- Your task
Could you pull out each line of the records below word for word, leaving out the pictures?

============

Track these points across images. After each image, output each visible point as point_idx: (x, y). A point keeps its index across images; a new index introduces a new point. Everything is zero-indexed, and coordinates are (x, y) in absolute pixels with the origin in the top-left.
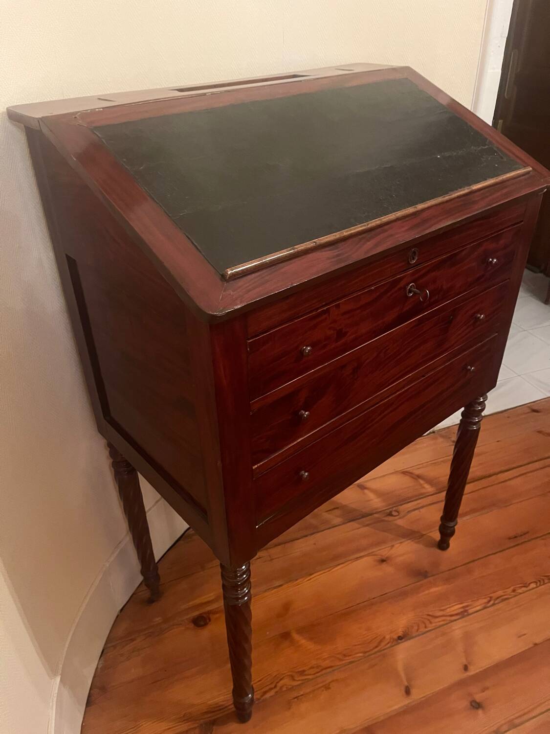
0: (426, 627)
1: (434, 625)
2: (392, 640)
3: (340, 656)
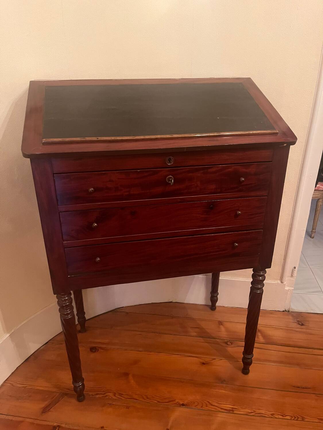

============

- The answer
Track these points across images. After each image, output each visible point as point_idx: (x, y). A point keeps its index across images; a new index introduces a new point. Everything is zero-indexed, and coordinates are (x, y) in absolute pixels with the origin in the top-left.
0: (426, 627)
1: (434, 625)
2: (392, 640)
3: (340, 656)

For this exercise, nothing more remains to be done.